According to the latest data from the Report on Jobs, produced by Markit and published by KPMG and the REC (Recruitment and Employment Confederation), growth in demand for permanent staff accelerated, while the need for temporary workers slowed down in September this year.
The index for permanent construction professionals rose from 61.9 in August to 64.7 in September and was above the average for all types of permanent staff (62.0). Construction was ranked third out of nine in the demand for staff ‘league table’.
Down from 57.5 in August to 56.5 in September, the index monitoring temporary construction vacancies was in eighth place out of the nine monitored sectors, ahead of only Executive/Professional. In addition, the reading was below the UK average of 58.9.

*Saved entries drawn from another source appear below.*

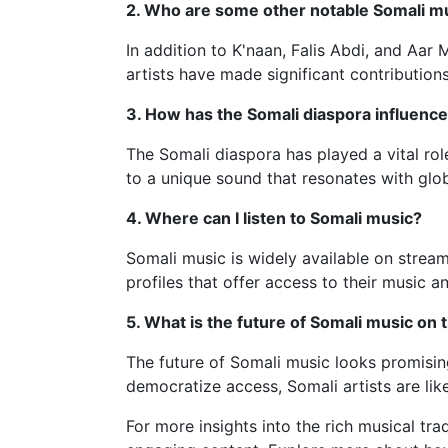
2. Who are some other notable Somali m
In addition to K'naan, Falis Abdi, and Aa
artists have made significant contribution
3. How has the Somali diaspora influenc
The Somali diaspora has played a vital role
to a unique sound that resonates with glob
4. Where can I listen to Somali music?
Somali music is widely available on strea
profiles that offer access to their music
5. What is the future of Somali music on 
The future of Somali music looks promising,
democratize access, Somali artists are likel
For more insights into the rich musical tra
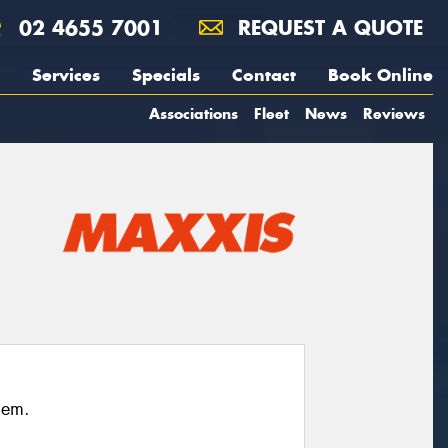
02 4655 7001
REQUEST A QUOTE
Services
Specials
Contact
Book Online
Associations
Fleet
News
Reviews
hem.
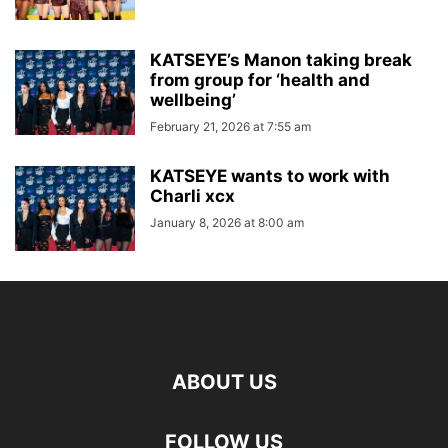
KATSEYE’s Manon taking break
from group for ‘health and
wellbeing’
February 21, 2026 at 7:55 am
KATSEYE wants to work with
Charli xcx
January 8, 2026 at 8:00 am
ABOUT US
FOLLOW US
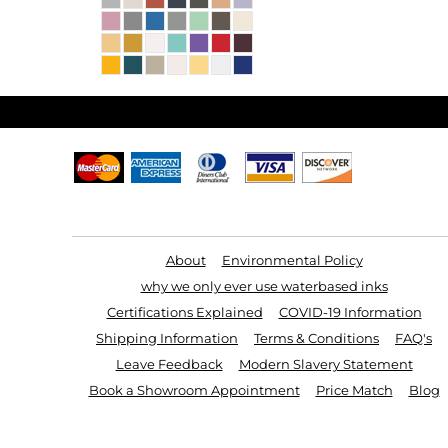
Useful Links
About
Environmental Policy
why we only ever use waterbased inks
Certifications Explained
COVID-19 Information
Shipping Information
Terms & Conditions
FAQ's
Leave Feedback
Modern Slavery Statement
Book a Showroom Appointment
Price Match
Blog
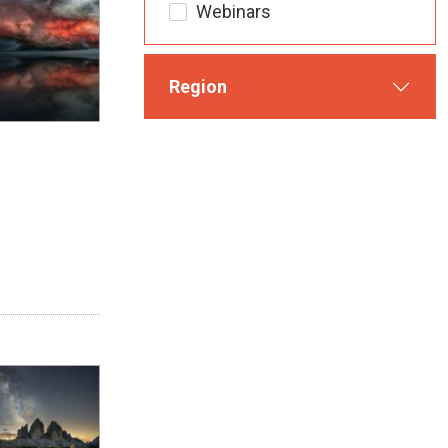
Webinars
Region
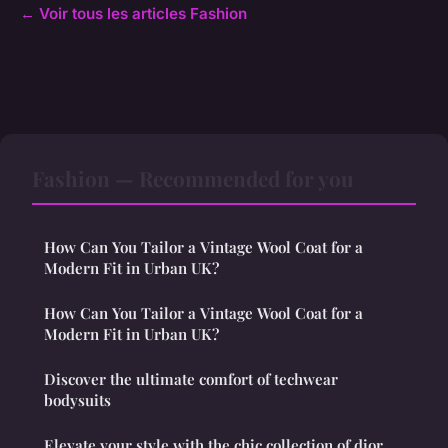
← Voir tous les articles Fashion
Fashion — Recommended for you
How Can You Tailor a Vintage Wool Coat for a
Modern Fit in Urban UK?
How Can You Tailor a Vintage Wool Coat for a
Modern Fit in Urban UK?
Discover the ultimate comfort of techwear
bodysuits
Elevate your style with the chic collection of dior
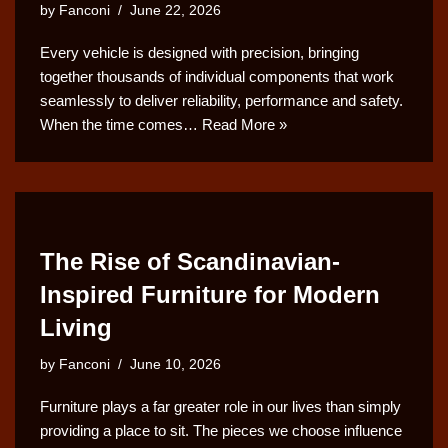
by
Fanconi
June 22, 2026
Every vehicle is designed with precision, bringing
together thousands of individual components that work
seamlessly to deliver reliability, performance and safety.
When the time comes…
Read More »
The Rise of Scandinavian-
Inspired Furniture for Modern
Living
by
Fanconi
June 10, 2026
Furniture plays a far greater role in our lives than simply
providing a place to sit. The pieces we choose influence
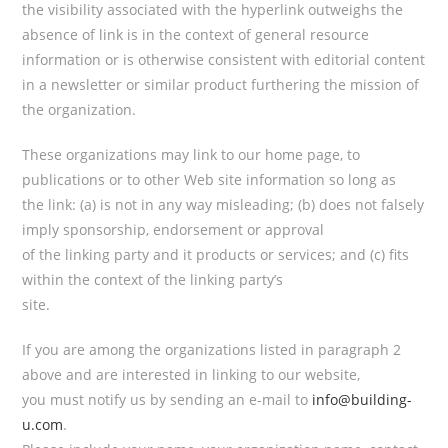
the visibility associated with the hyperlink outweighs the
absence of
link is in the context of general resource
information or is otherwise consistent with editorial content
in a newsletter or similar product furthering the mission of
the organization.
These organizations may link to our home page, to
publications or to other Web site information so long as
the link: (a) is not in any way misleading; (b) does not falsely
imply sponsorship, endorsement or approval
of the linking party and it products or services; and (c) fits
within the context of the linking party’s
site.
If you are among the organizations listed in paragraph 2
above and are interested in linking to our website,
you must notify us by sending an e-mail to
info@building-
u.com
.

Head of infrastructure, building and construction, Richard Threlfall, said: “This latest data confirms the unrelenting pressure on the UK construction industry from both shortage and cost of labour. Over the last year construction has moved up the ranking to become the third highest sector in terms of demand for permanent staff, and this month’s report highlights critical shortages in construction estimators and temporary construction workers.
“Also notable is the continuing wage pressure with weekly earnings in the year to July jumping by 4%, significantly more than the 3.4% average for private sector wages and the 2.9% average for wage growth overall.
He continued: “Last week’s ONS stats suggested a drop in construction output, but we need to be really careful about drawing conclusions from month on month movements, especially for August which is inevitably a quieter month than July. The critical indicator is the year-on-year growth which for new work was over 3%.
“This latest jobs data is a more reliable bellwether of the real position of the industry: high demand; supply-constrained; cost-squeezed. It is good times for those who have invested in their workforce, hold their loyalty and can bring an experienced team to site; it is purgatory for those who are spending all their time scrambling about in the jobs market,” Mr Threlfall concluded.